A couple of recent discussions have brought this into question for me.
I’m specifically thinking about how it is/should be implemented in emonHub but I now wonder if this is actually a more global question. Since I do not regularly use MQTT for various reasons, it might just be that I’m over looking something or maybe there is an issue, but it can be easily overcome.
The posts I refer to are the “Mqtt_input service high memory usage” thread that got me thinking about MQTT QoS and what that means to the route to emoncms. The other post was “Data not logged locally” which made me question the value of the QoS 2 settings and therefore question the suitability of using MQTT to post to emoncms with the current emoncms implementation.
When MQTT is published with a QOS level of 2 “exactly once” it involves buffering the data until receipt is confirmed (twice per connection) and since all MQTT involves 2 connections, 1 to the broker and 1 from the broker. What is unclear to me is what is happening with the queue(s). I did find a blog post that says the queue is “FIFO” but that isn’t official documentation.
For now I will assume that to be the case, it’s what I would expect or at least hope for. If the buffered messages do not get released in order once a connection is re-established, that raises another question around the fact that emoncms can only post data in chronological order, this is more so with the “buffered-write” implementation of the low-write mode of emoncms, but because the “buffered-write” mode makes it so difficult to insert data and the low-write mode is essential to the widely used sdcard operation of the emonSD, the insert function’s and api’s do not get developed, so essentially it would apply to all emoncms installs.
The main concern is whether the benifit of QoS 2 is being felt in emoncms, or is it just adding extra processing and slowing the connection down that much that it creates a queue that is unlikely to reach it’s destination.
From what I understand for the FIFO buffer and therefore QoS 2 to work there must be a solid connection that never disconnects (when there is a queue) or the connection between emoncms and the broker must be made “persistent” (see Persistent Session and Queuing Messages - MQTT Essentials: Part 7).
To create a “persistent” MQTT connection the client must supply a client id so that the buffered queue can be repatriated with the correct client. Ordinarily it seems that the default connection method is a “clean” session, which basically tells the broker the new connection is not interested in any previously queued data and that once disconnected, it will not want any data queued until it reconnects. This undermines the intention of using QoS 2 (or even 1) in emoncms applications.
Looking at the docs for the MQTT lib used in emoncms, it seems the constructor needs to be called with a client ID and cleanSession = false
(see Mosquitto\Client — Mosquitto-PHP 0.4.0 documentation).
Currently emoncms constucts a MQTT client with no parameters
So each time it disconnects and reconnects it is assigned a new random Client ID by the broker, a null/omitted client ID implies a cleanSession = true
so no queued data will be passed on re-connection.

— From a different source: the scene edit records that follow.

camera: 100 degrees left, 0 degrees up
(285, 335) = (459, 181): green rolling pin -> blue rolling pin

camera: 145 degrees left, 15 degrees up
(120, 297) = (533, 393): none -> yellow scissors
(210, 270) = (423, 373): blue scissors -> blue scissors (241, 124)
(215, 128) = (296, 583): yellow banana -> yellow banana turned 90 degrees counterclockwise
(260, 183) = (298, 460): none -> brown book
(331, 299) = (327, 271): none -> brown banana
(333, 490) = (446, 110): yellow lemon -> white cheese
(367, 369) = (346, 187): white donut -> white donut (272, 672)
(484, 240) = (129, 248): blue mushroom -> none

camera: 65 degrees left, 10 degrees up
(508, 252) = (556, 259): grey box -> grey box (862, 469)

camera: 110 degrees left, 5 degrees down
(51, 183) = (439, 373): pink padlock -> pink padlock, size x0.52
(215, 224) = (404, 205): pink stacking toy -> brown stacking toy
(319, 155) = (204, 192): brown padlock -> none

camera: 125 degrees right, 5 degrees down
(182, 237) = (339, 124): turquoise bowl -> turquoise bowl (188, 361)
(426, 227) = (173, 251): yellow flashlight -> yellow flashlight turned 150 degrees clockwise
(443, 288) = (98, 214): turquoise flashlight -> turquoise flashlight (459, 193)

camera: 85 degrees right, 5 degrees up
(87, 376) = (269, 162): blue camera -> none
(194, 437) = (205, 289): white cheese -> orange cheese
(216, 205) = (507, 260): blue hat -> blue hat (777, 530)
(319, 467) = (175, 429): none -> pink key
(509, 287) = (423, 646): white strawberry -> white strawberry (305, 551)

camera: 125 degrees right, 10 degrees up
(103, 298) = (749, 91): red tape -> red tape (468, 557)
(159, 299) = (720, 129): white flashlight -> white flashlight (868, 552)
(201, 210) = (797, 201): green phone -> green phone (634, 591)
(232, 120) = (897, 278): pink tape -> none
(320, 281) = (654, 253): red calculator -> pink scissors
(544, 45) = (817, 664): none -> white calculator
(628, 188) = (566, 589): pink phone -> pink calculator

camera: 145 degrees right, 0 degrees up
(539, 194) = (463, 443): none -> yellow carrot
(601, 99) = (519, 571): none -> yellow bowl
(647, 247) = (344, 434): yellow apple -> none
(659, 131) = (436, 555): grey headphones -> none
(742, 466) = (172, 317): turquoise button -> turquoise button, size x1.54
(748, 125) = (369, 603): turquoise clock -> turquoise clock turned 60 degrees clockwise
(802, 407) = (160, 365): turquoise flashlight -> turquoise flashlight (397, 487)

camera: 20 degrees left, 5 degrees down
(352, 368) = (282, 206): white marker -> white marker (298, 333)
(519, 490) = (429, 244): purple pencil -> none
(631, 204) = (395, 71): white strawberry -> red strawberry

Essentially, every time there is a dis-connect and reconnect emoncms is starting a fresh connection, even when there is queued data for the taking, emoncms will not receive that data. QoS 2, in this instance doesn’t persist a break in the connection, no matter how short or prolonged it is. Unfortunately, emoncms see’s a huge number of reconnects so I assume there is little or no queued data making it to emoncms.
I believe that we should be at least supplying a client id parameter in the mqtt client constructor, the cleanSession = false
might be implied by supplying the Client ID, might be better to explicitly set it false
anyway.
I suggest we (currently) use the write apikey of the first user, this will currently work as only the first user has mqtt inputs capability in emoncms. We don’t want a hardcoded client id incase more than one emoncms instance is connected to any one broker, but when the mqtt_input becomes multi-user, we do not want this Client id to be per user, so maybe we need a unique ref for each emoncms (in settings.php?), or we can continue to use the apikey of “the admin”, assuming only one admin user.
I have submitted a PR to the emoncms repo for consideration, but I have not tested it, it is predominantly to get a discussion going. But if anyone feels like trying it out, please do, we can devise a test to determine if it works by taking emoncms offline for a few minutes whilst a queue builds up in the broker and then restart emoncms to see if the data is complete, both with and without the “client id”.
Can anyone confirm or disprove my ramblings?